#### Required action 1
List the Scottish airports that the Dublin travel text names as having links to Dublin.
#### Required action 2
Please reproduce the Dublin travel text word for word, from "Long a firm" to "Plymouth and Southampton.".

#### Document extract
_ _ _ _ _ _ _
Long a firm favourite with British tourists, Dublin is now benefiting from numerous cheap flights from all areas of the UK.

While in the past travellers needed to make the journey to the ports of Wales or north-west England before setting sail to Dublin, now direct flights are available from most major UK airports, with the Irish capital linked to its British counterpart via Gatwick, Heathrow, Luton and Stansted airports.

These are complemented by regular budget services between Dublin and Blackpool, Bournemouth, Bristol, Doncaster-Sheffield, Durham Tees Valley, East Midlands, Exeter, Guernsey, Jersey, Leeds-Bradford, Liverpool, Manchester, Newquay, Norwich, Plymouth and Southampton.

Business and leisure travellers from Scotland can also benefit from good links to Dublin from Aberdeen, Edinburgh and Glasgow Prestwick airports.
_ _ _ _ _ _ _
#### Supplied material
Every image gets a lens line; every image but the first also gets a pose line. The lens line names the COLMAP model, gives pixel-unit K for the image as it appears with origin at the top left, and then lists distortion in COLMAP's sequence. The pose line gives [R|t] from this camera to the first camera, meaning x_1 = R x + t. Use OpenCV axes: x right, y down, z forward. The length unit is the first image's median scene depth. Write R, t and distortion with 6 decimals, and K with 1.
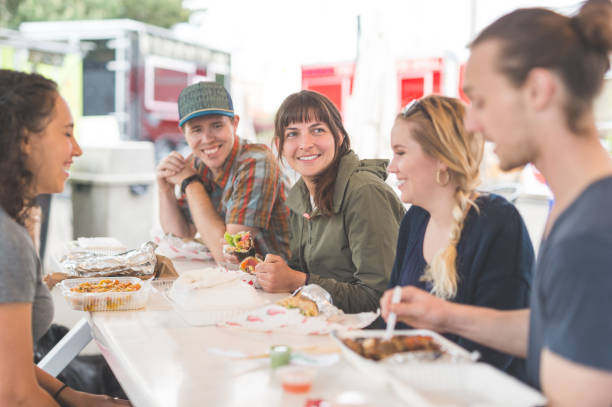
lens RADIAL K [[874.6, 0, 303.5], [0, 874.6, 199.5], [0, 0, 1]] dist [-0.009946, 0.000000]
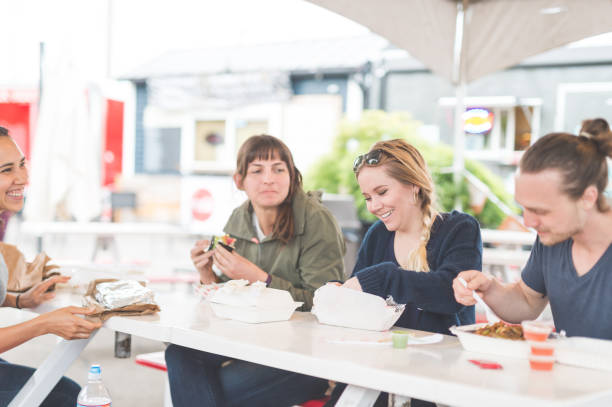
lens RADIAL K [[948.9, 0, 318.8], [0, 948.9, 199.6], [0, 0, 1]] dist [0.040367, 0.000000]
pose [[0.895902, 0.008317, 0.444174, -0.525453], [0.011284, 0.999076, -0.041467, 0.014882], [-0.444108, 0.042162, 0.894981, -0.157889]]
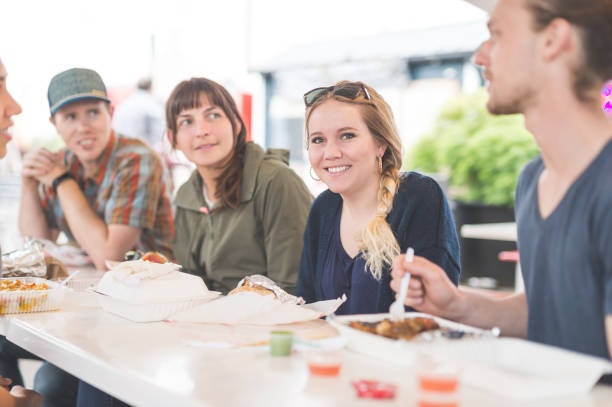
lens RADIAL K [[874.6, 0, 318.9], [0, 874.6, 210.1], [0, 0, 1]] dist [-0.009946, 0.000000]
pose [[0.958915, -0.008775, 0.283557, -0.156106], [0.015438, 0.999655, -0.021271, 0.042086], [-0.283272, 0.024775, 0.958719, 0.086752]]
_ _ _ _ _ _ _
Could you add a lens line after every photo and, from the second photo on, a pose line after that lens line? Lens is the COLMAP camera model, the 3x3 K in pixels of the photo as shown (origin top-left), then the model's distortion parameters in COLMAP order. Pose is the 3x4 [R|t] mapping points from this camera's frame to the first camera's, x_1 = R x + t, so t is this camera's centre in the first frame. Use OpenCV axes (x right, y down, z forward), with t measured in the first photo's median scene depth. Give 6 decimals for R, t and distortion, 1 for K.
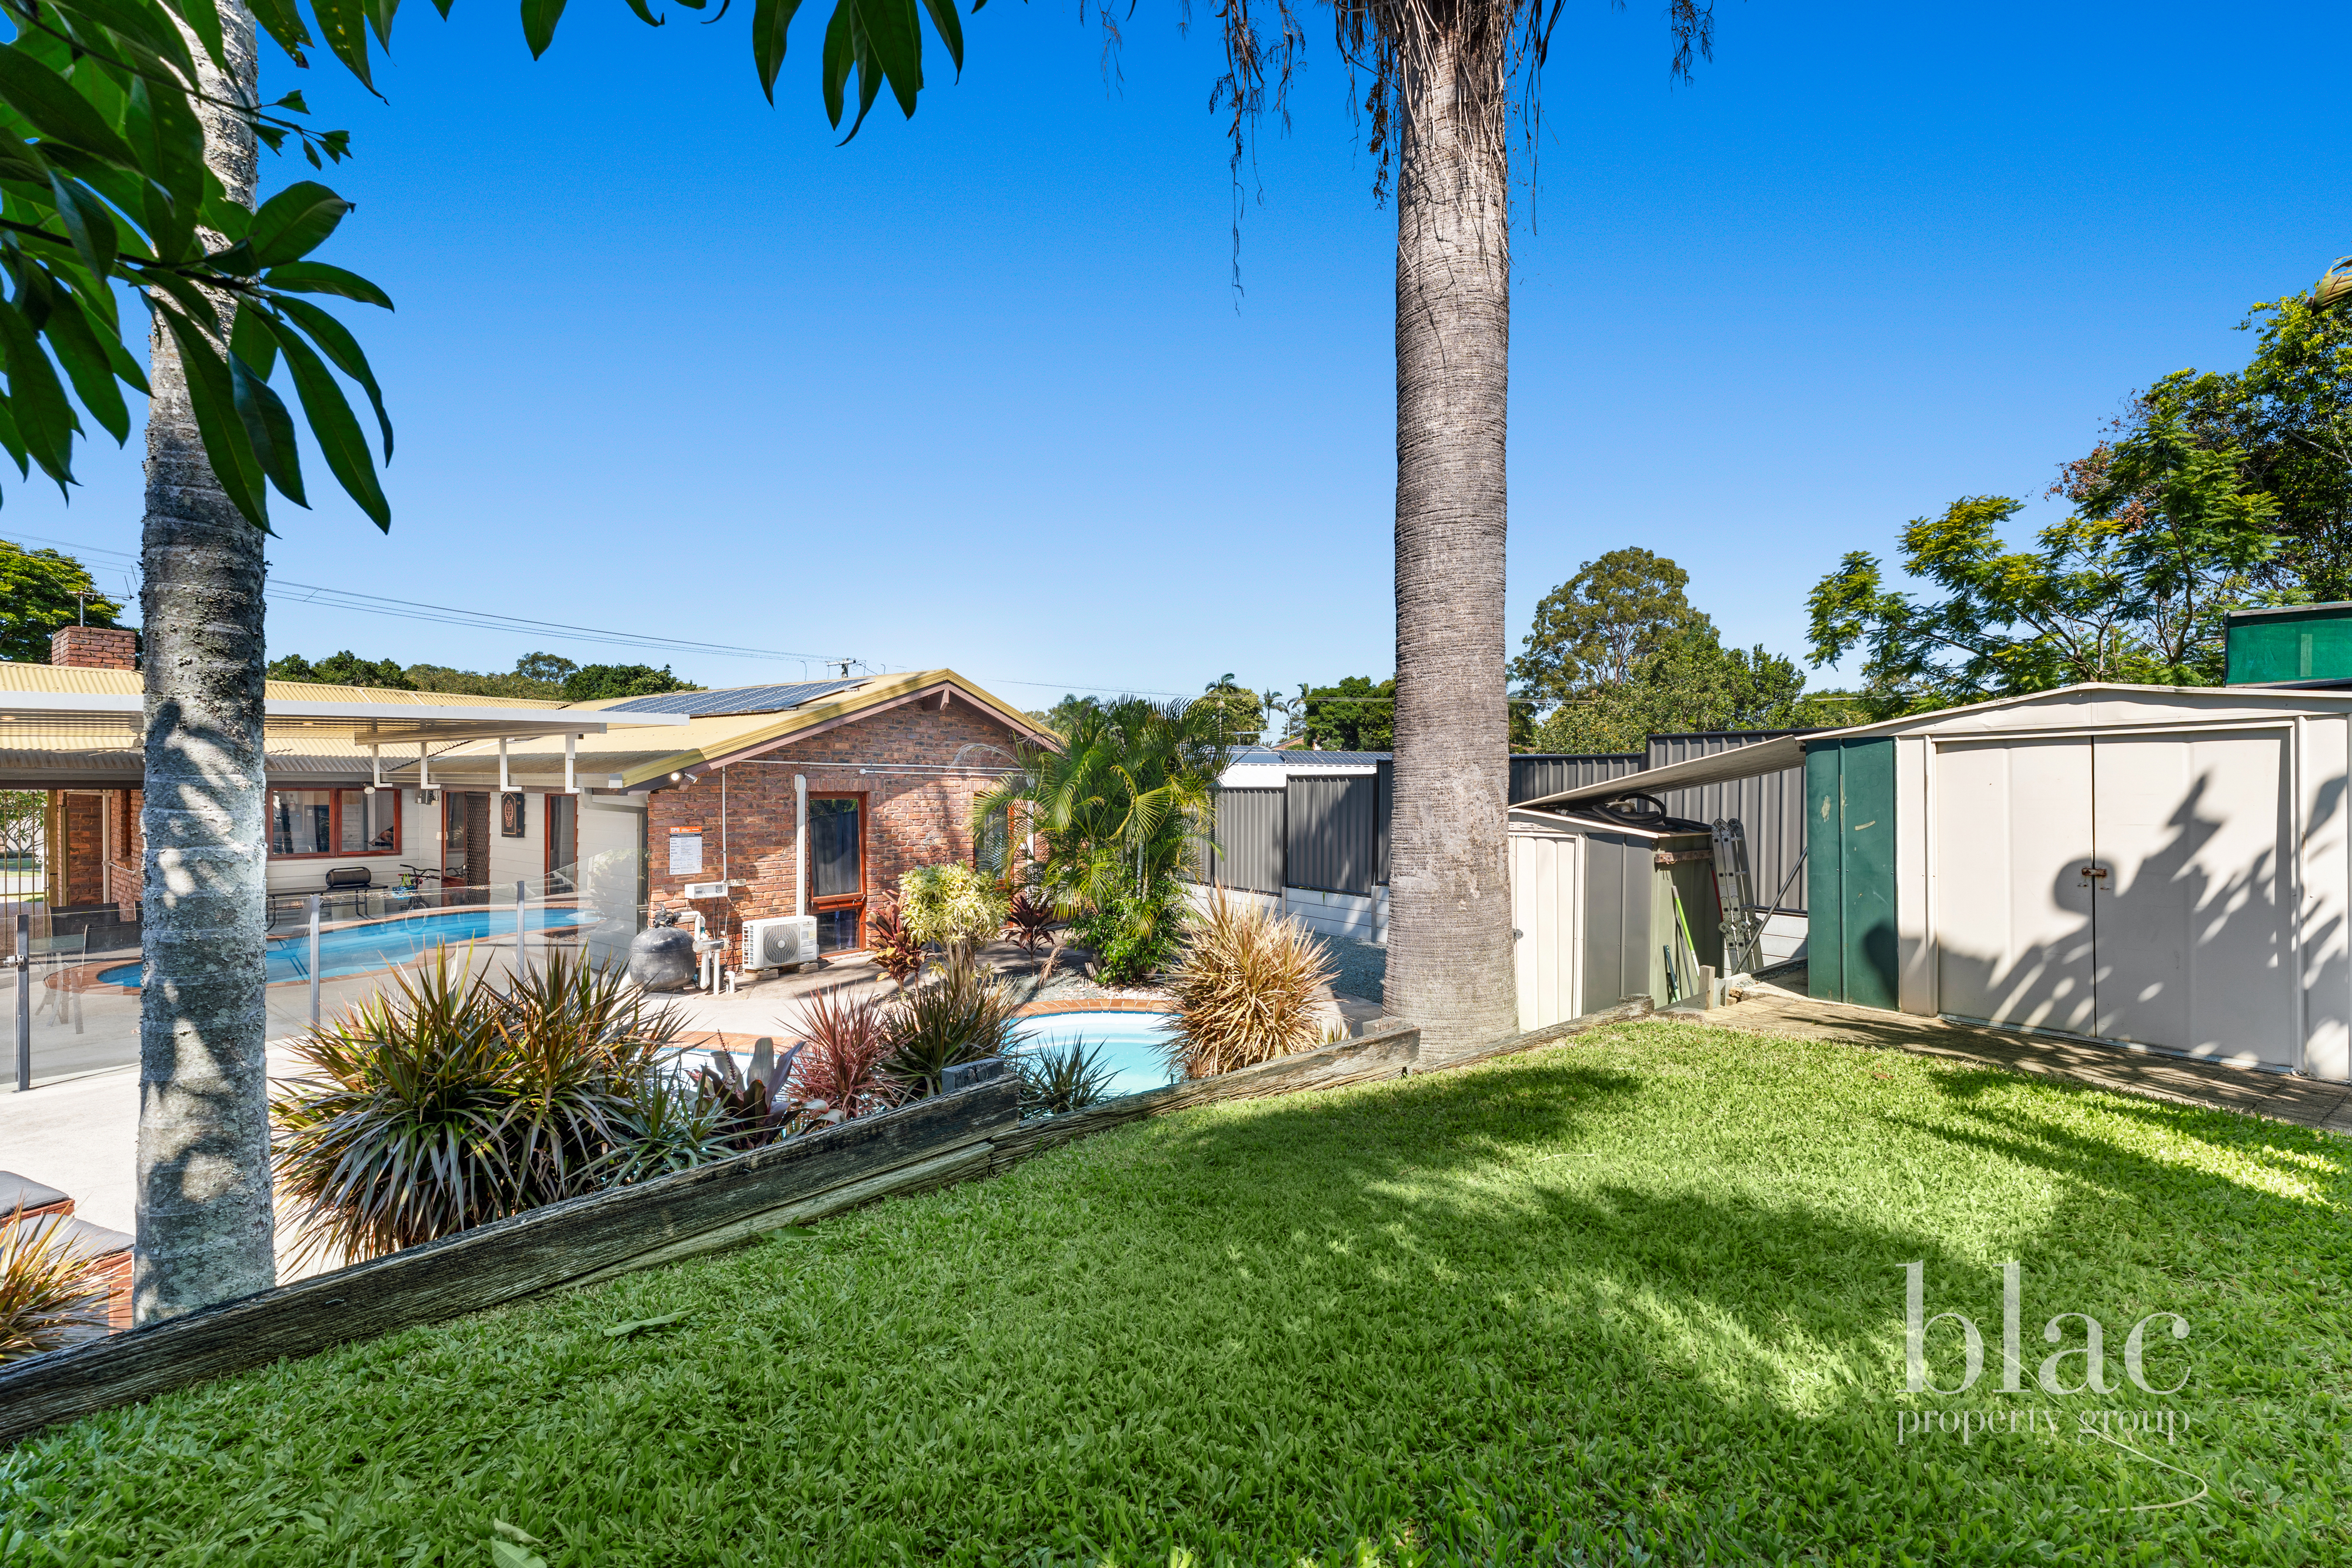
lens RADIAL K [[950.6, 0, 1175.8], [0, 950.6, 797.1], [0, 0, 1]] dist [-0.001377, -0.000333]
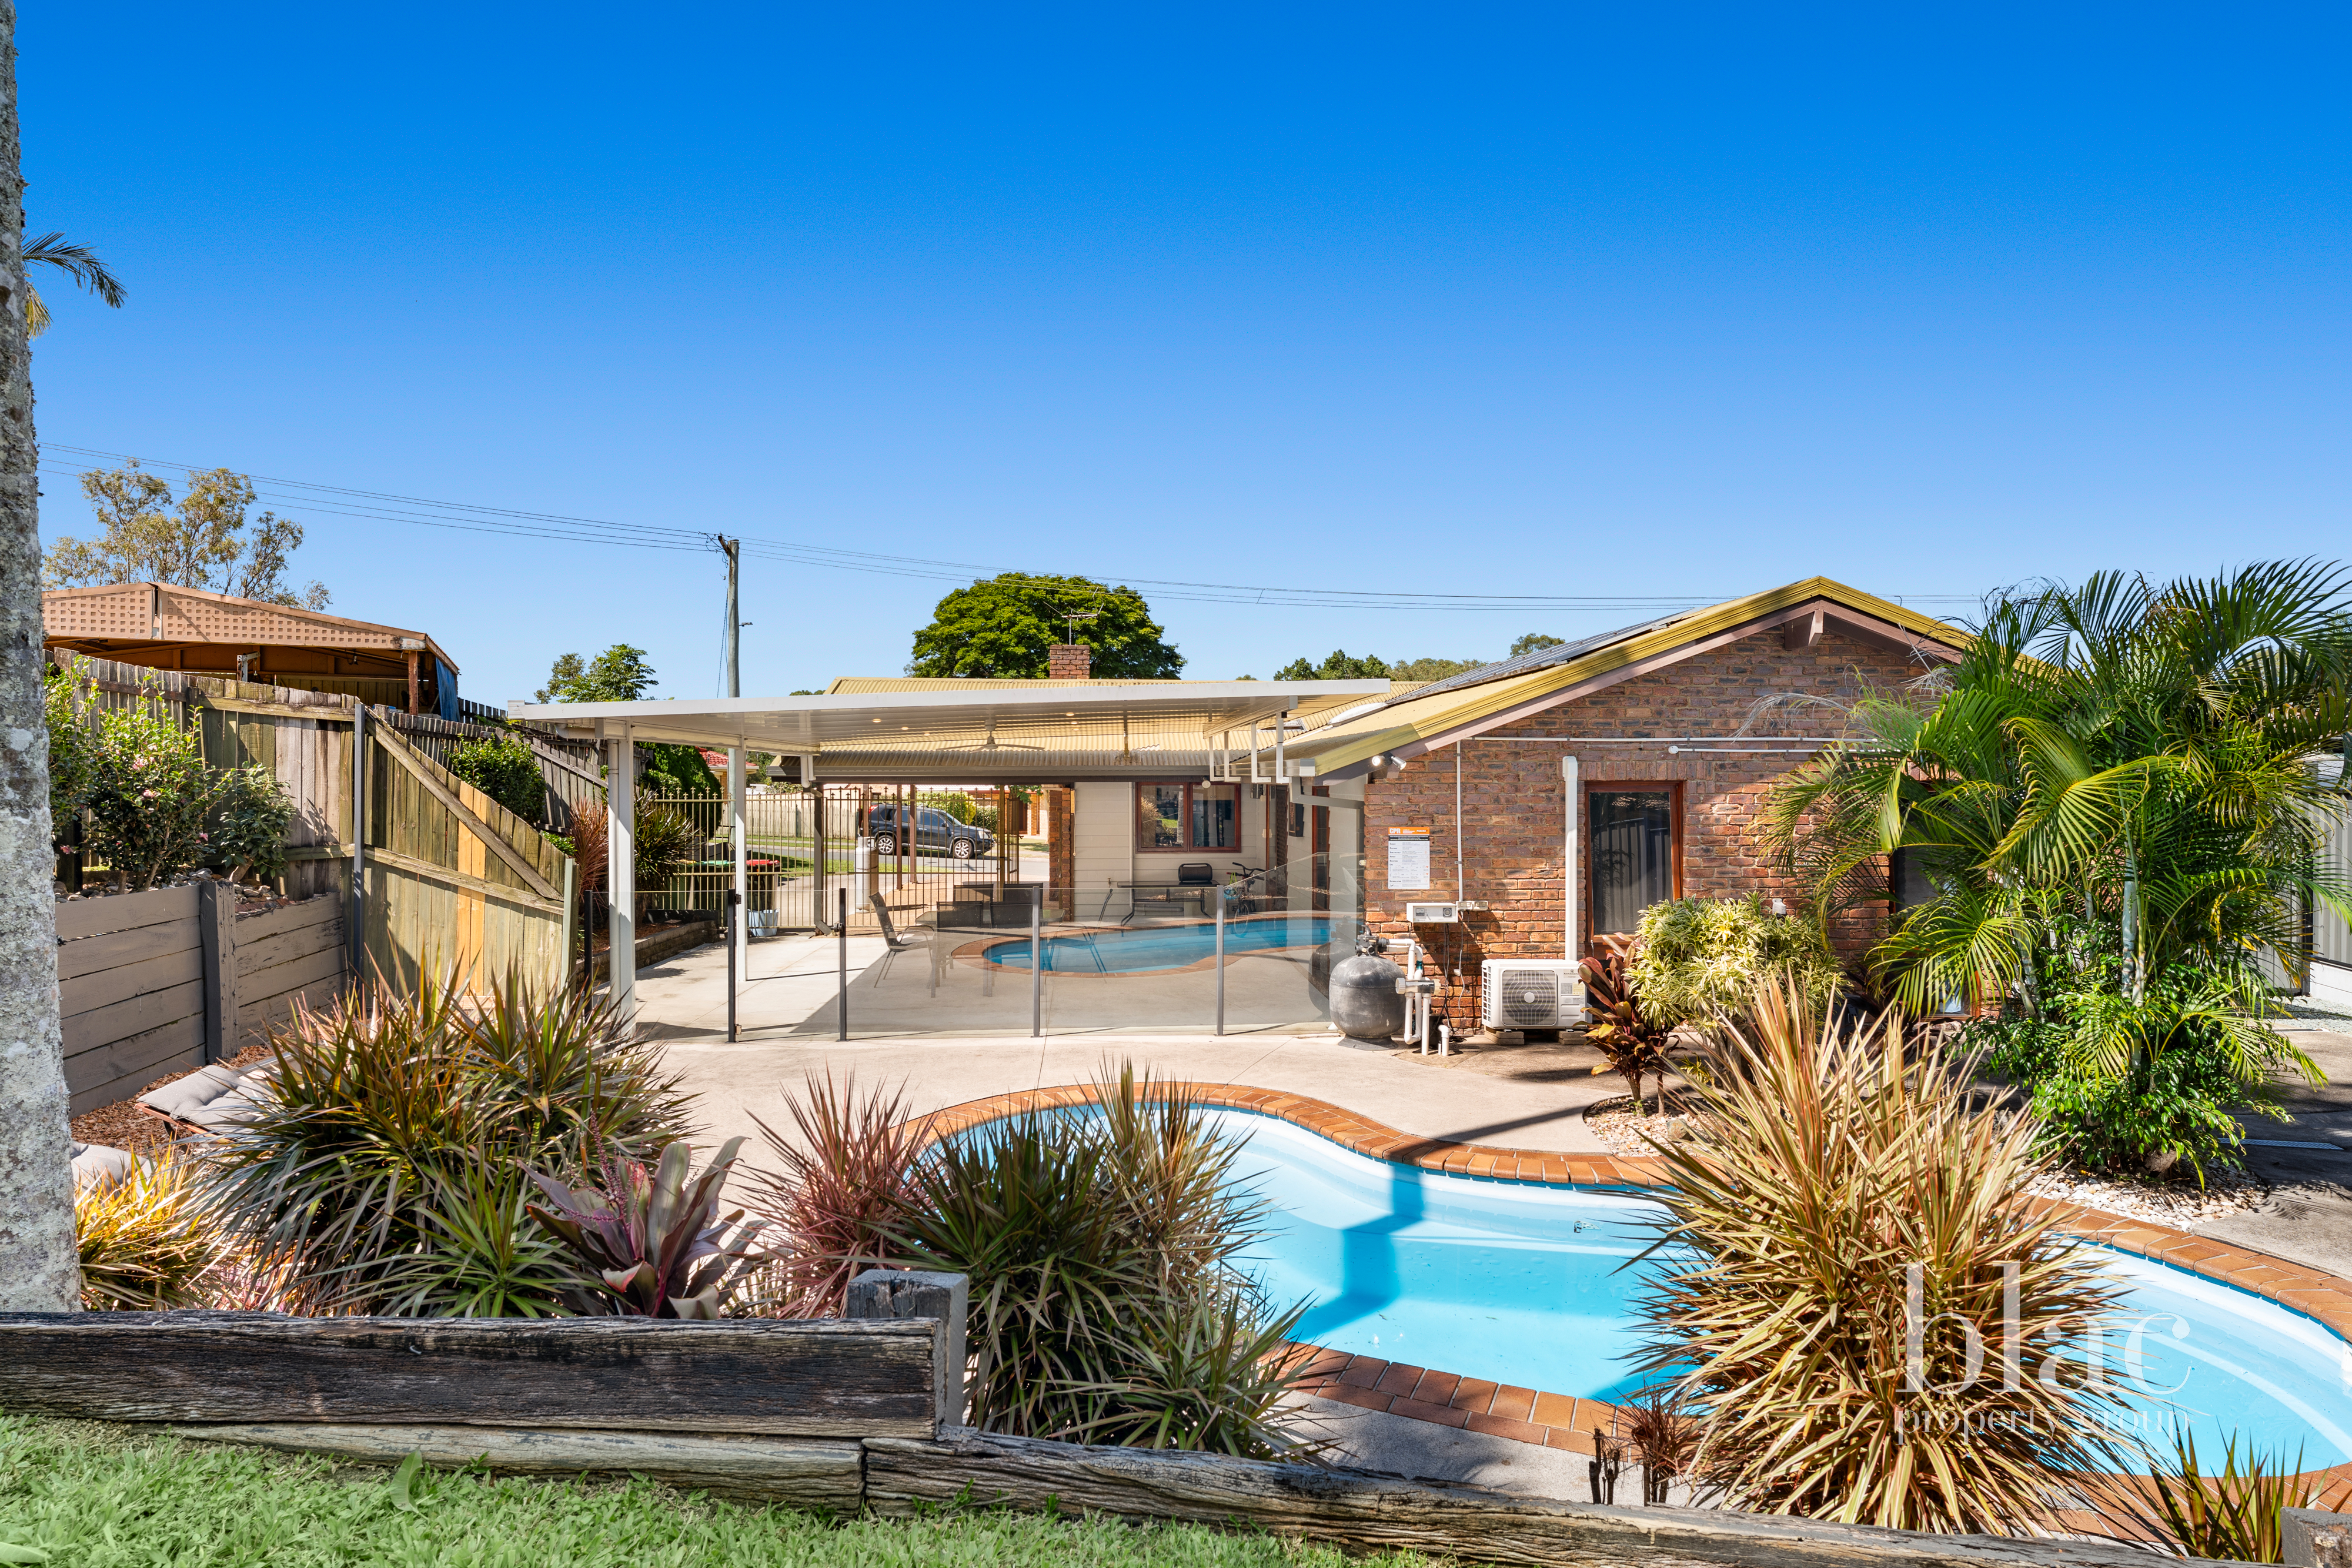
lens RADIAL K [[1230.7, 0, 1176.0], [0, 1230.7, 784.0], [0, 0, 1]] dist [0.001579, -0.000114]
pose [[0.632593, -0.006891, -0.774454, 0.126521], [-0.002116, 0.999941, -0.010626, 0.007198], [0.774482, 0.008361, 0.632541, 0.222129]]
_ _ _ _ _ _ _
#### Task response 1
Aberdeen, Edinburgh, Glasgow Prestwick

#### Task response 2
Long a firm favourite with British tourists, Dublin is now benefiting from numerous cheap flights from all areas of the UK.

While in the past travellers needed to make the journey to the ports of Wales or north-west England before setting sail to Dublin, now direct flights are available from most major UK airports, with the Irish capital linked to its British counterpart via Gatwick, Heathrow, Luton and Stansted airports.

These are complemented by regular budget services between Dublin and Blackpool, Bournemouth, Bristol, Doncaster-Sheffield, Durham Tees Valley, East Midlands, Exeter, Guernsey, Jersey, Leeds-Bradford, Liverpool, Manchester, Newquay, Norwich, Plymouth and Southampton.